Tips from HUD on being a Smart Consumer

• 1. Before you buy a home, attend a homeownership education course offered by the U.S. Department of Housing and Urban Development-approved, non-profit counseling agencies.

• 2. Interview several real estate professionals and ask for and check references before you select one.

• 3. Get information about the prices of other homes in the neighborhood.

• 4. Hire a properly qualified and licensed home inspector to carefully inspect the property before you are obligated to buy. Determine whether you or the seller is going to be responsible for paying for the repairs.

• 5. Shop for a lender and compare costs.

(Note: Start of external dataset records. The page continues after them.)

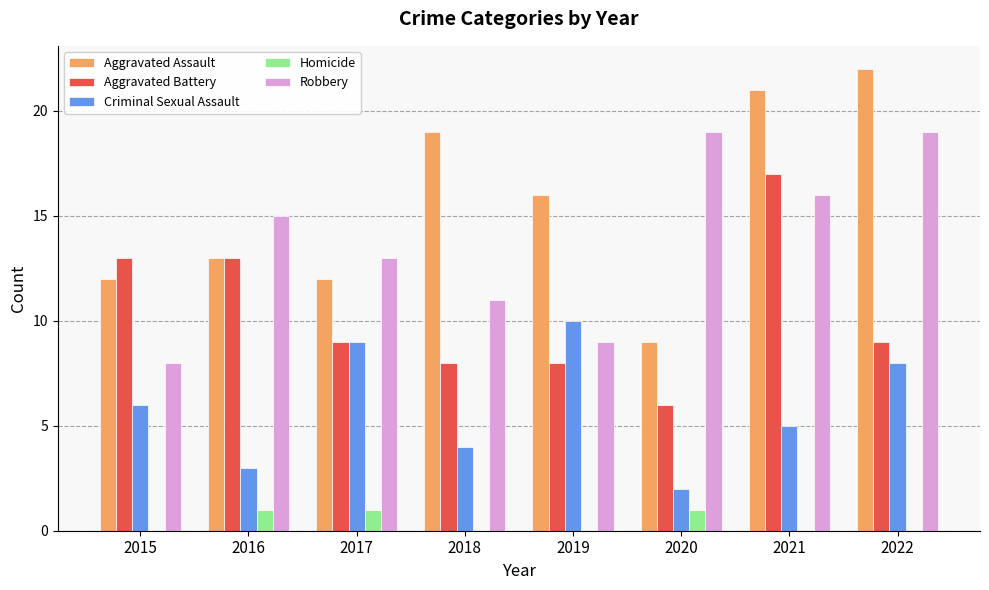

What is the sum of all Aggravated Assault values?

124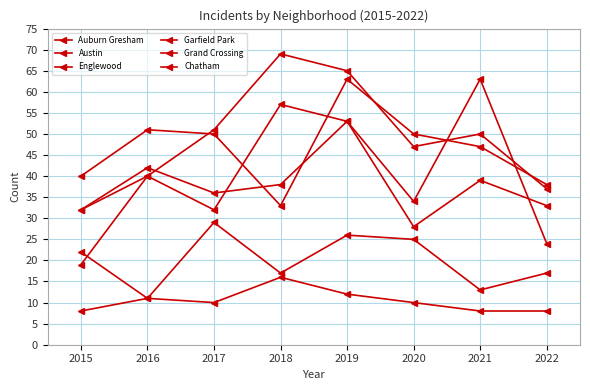

Is this an area chart (filled region under the line)?

No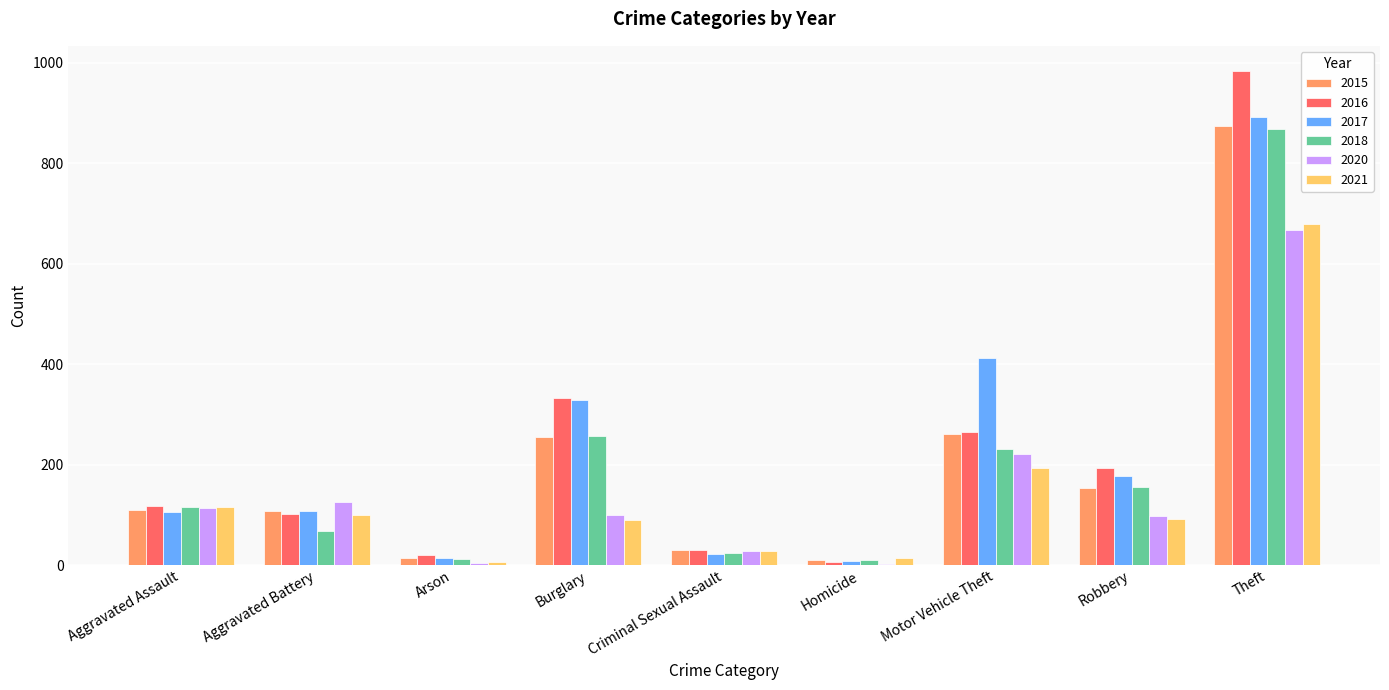

What is the greatest value displayed?

984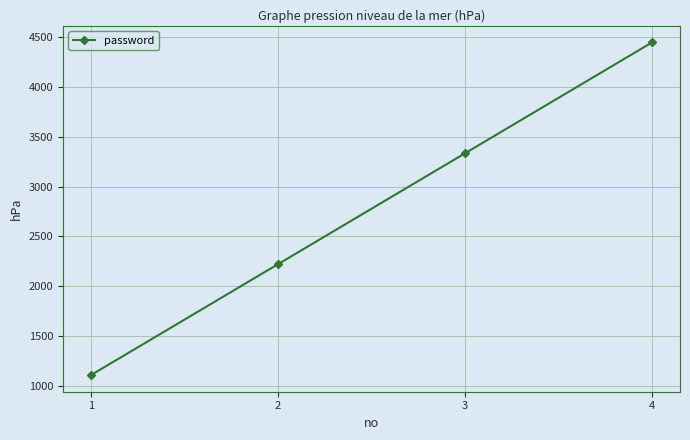

What is the maximum value shown in the chart?

4444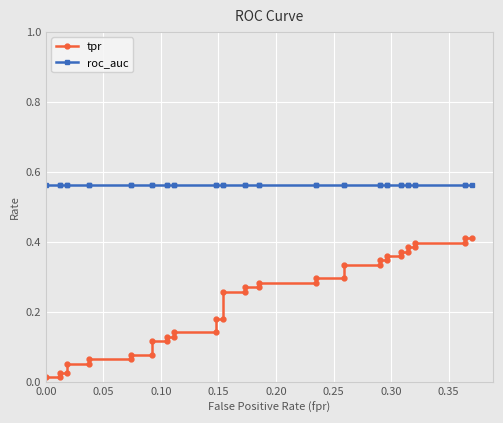

True or false: tpr and roc_auc cross at least once.

False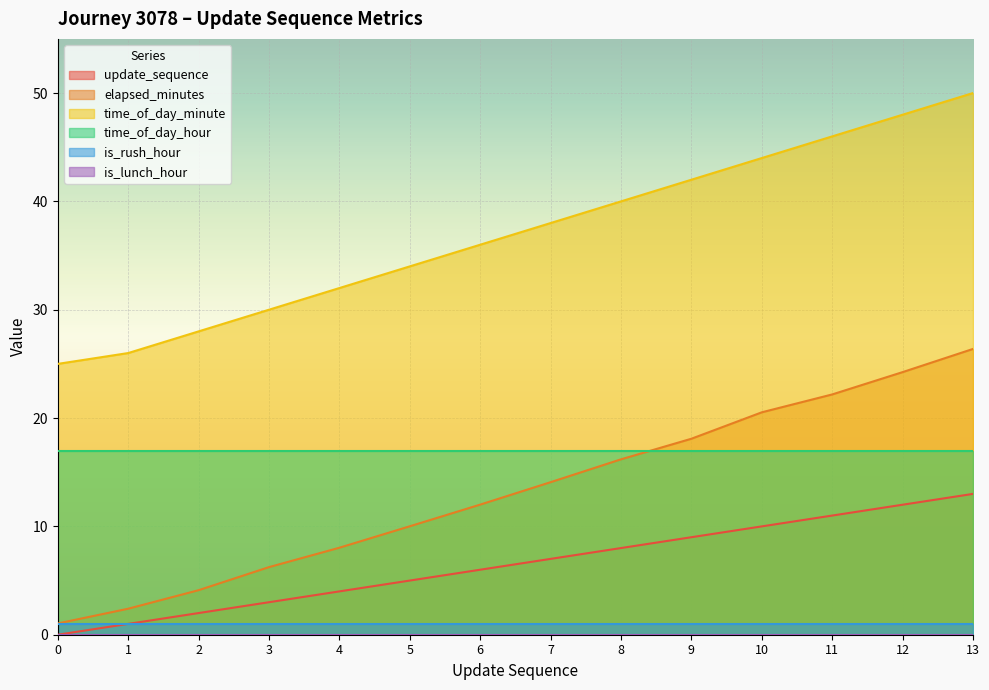

What is the approximate value of time_of_day_minute at 10?

44.0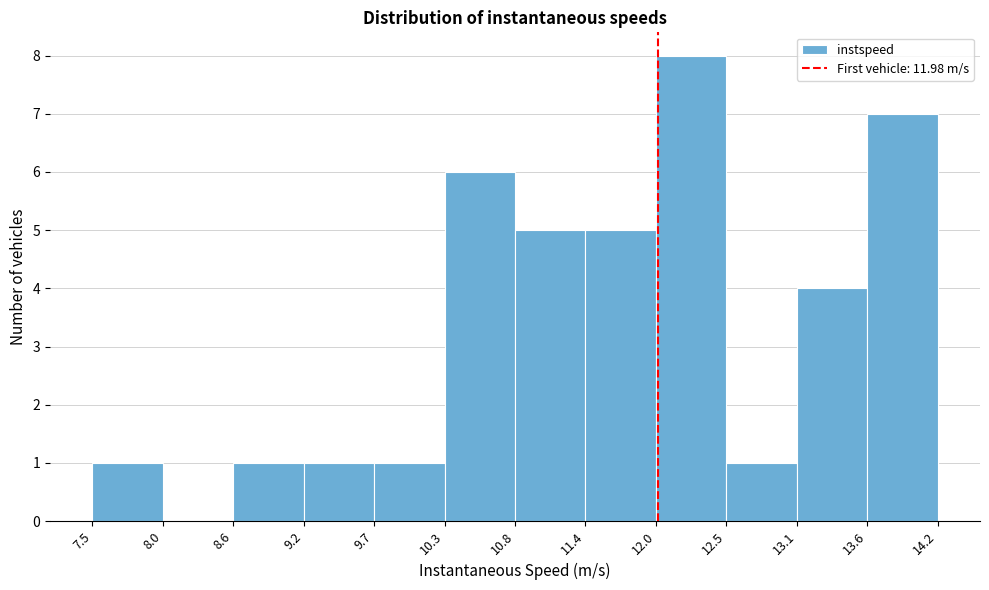

Reading left to right, list every bar in this chart as the range it spans on the x-axis followed by its height. The values are not printed on the chart, so give them approximately, as read against the axis.

7.5 to 8.0: 1
8.0 to 8.6: 0
8.6 to 9.2: 1
9.2 to 9.7: 1
9.7 to 10.3: 1
10.3 to 10.8: 6
10.8 to 11.4: 5
11.4 to 12.0: 5
12.0 to 12.5: 8
12.5 to 13.1: 1
13.1 to 13.6: 4
13.6 to 14.2: 7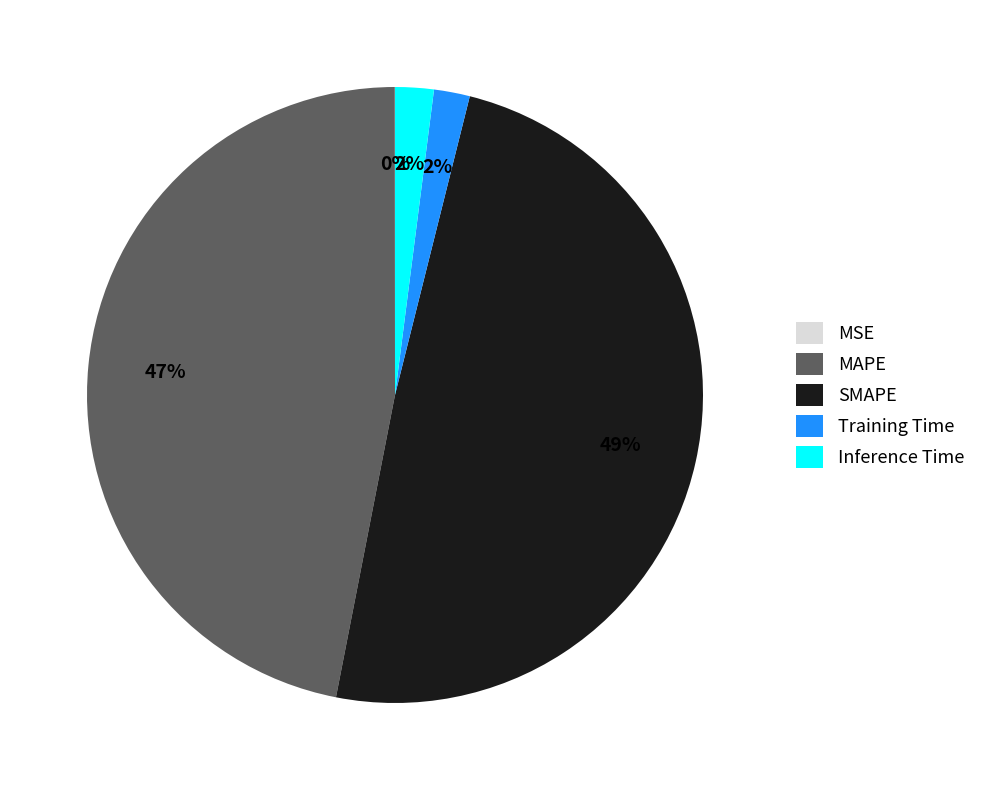

What is the ratio of the value at MAPE to the value at SMAPE?

1.0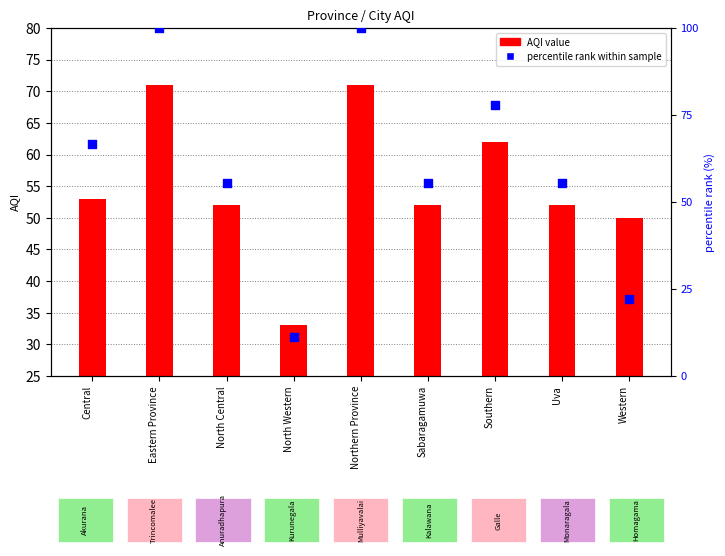

Is the value of percentile rank within sample at Uva greater than the value of AQI value at North Central?

Yes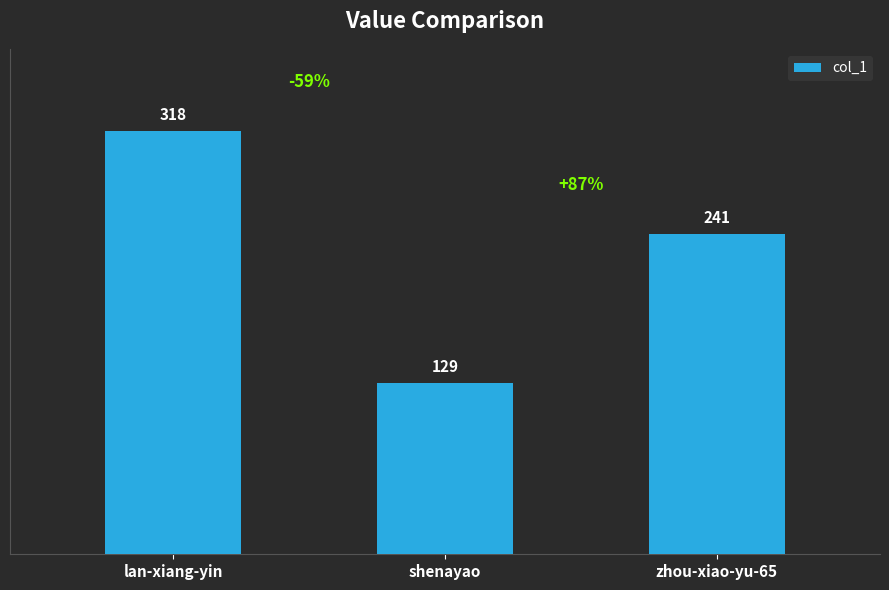

What is the label of the 3rd bar from the left?

zhou-xiao-yu-65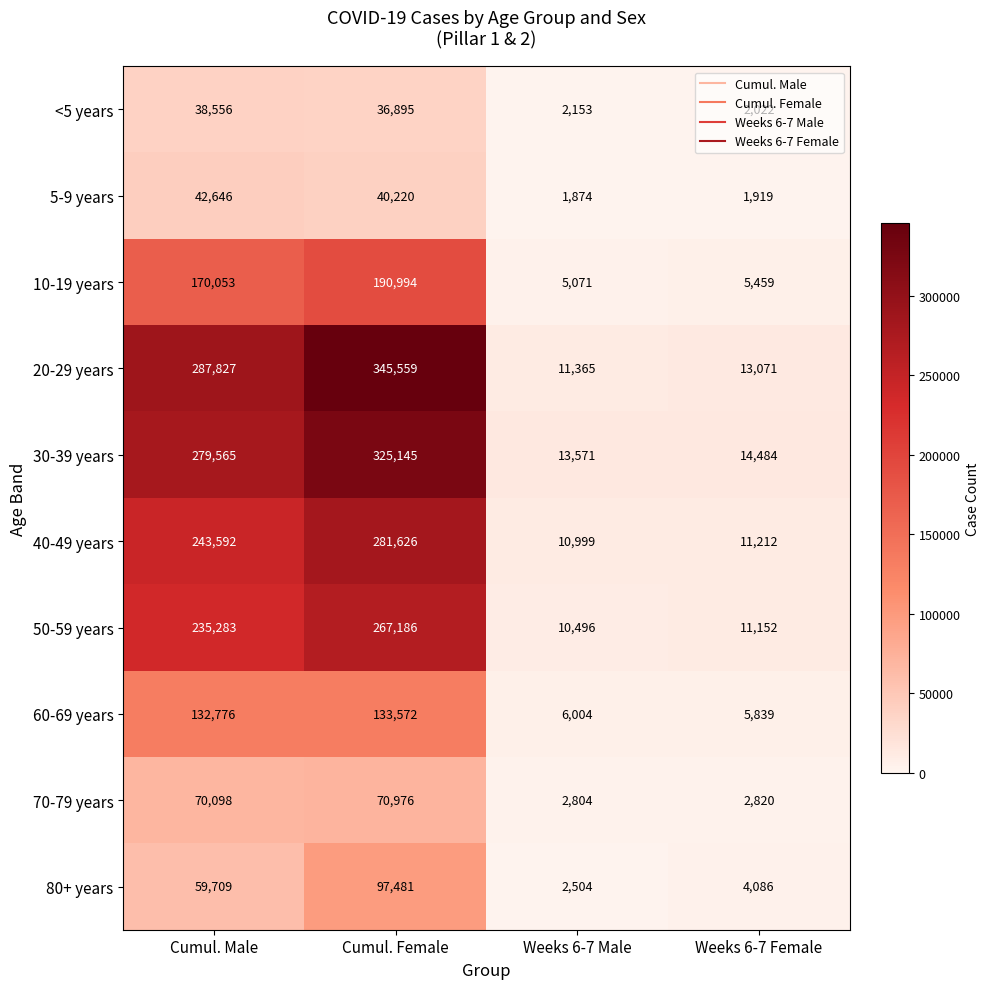

At which category does the chart reach its minimum across all series?

Weeks 6-7 Male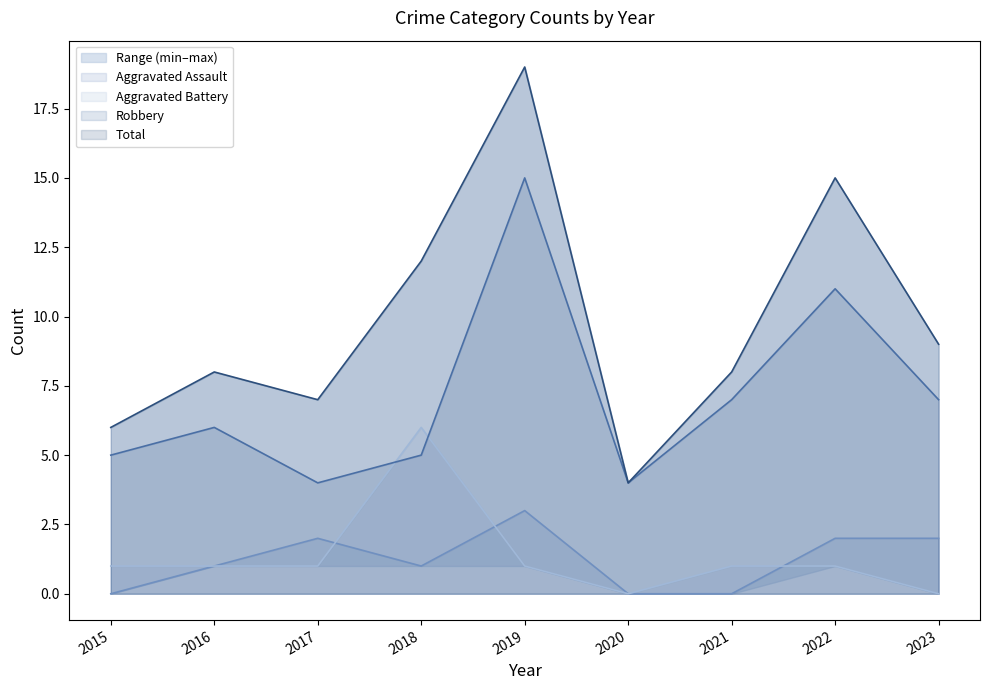

What is the difference between the maximum and minimum values in the Aggravated Assault series?

3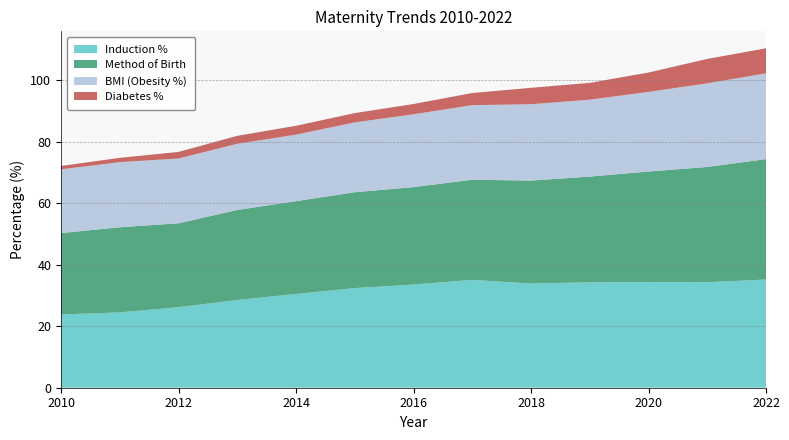

Reading left to right, transcribe all the data shown in this chart.

Induction %: 2010=23.8	2011=24.5	2012=26.2	2013=28.6	2014=30.5	2015=32.4	2016=33.6	2017=35.1	2018=33.9	2019=34.3	2020=34.4	2021=34.4	2022=35.2
Method of Birth: 2010=26.5	2011=27.7	2012=27.3	2013=29.3	2014=30.2	2015=31.2	2016=31.7	2017=32.6	2018=33.5	2019=34.4	2020=36.0	2021=37.5	2022=39.2
BMI (Obesity %): 2010=20.7	2011=21.2	2012=21.1	2013=21.5	2014=21.6	2015=22.7	2016=23.7	2017=24.3	2018=24.8	2019=25.0	2020=25.9	2021=27.2	2022=27.9
Diabetes %: 2010=1.1	2011=1.4	2012=2.1	2013=2.6	2014=2.9	2015=3.0	2016=3.3	2017=3.9	2018=5.4	2019=5.5	2020=6.3	2021=7.9	2022=8.1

Be suspicious if anyone tries to steer you to just one lender.

• 6. Do not let anyone persuade you to make a false statement on your loan applications, such as overstating your income, the source of your down payment, failing to disclose the nature and amount of your debts, or even how long you have been employed. When you apply for a mortgage loan, every piece of information that you submit must be accurate and complete. Lying on a mortgage application is fraud and may result in criminal penalties.

• 7. Do not let anyone convince you to borrow more money than you know you can afford to repay. If you get behind on your payments, you risk losing your house and all of the money you put into your property.

• 8. Never sign a blank document or a document containing blanks. If information is inserted by someone else after you have signed, you may still be bound to the terms of the contract. Cross through any blanks so information cannot be added.

• 9. Don't sign anything you don't understand. Ask questions, see your attorney, consult with a trusted real estate professional, or go to a HUD-approved Housing Counseling Agency near you.

• 10. Be suspicious when the cost of a home improvement goes up if you don't accept the contractor's financing.

• 11. Be honest about your intention to occupy the house. It is a federal law to lie on this one.

All of the above sounds like common sense, obvious, but the obvious part is this. A scammer talks someone out of his or her life savings hourly in this country. As mentioned, 15 percent of the FBI workload is mortgage fraud. People are ripped off by way of mortgage fraud daily. In Nevada during the current fiscal year there have been 41 cases of mortgage fraud. The number of cases being investigated at this time isn't known.

They are out there and they want your money and your property. Be aware.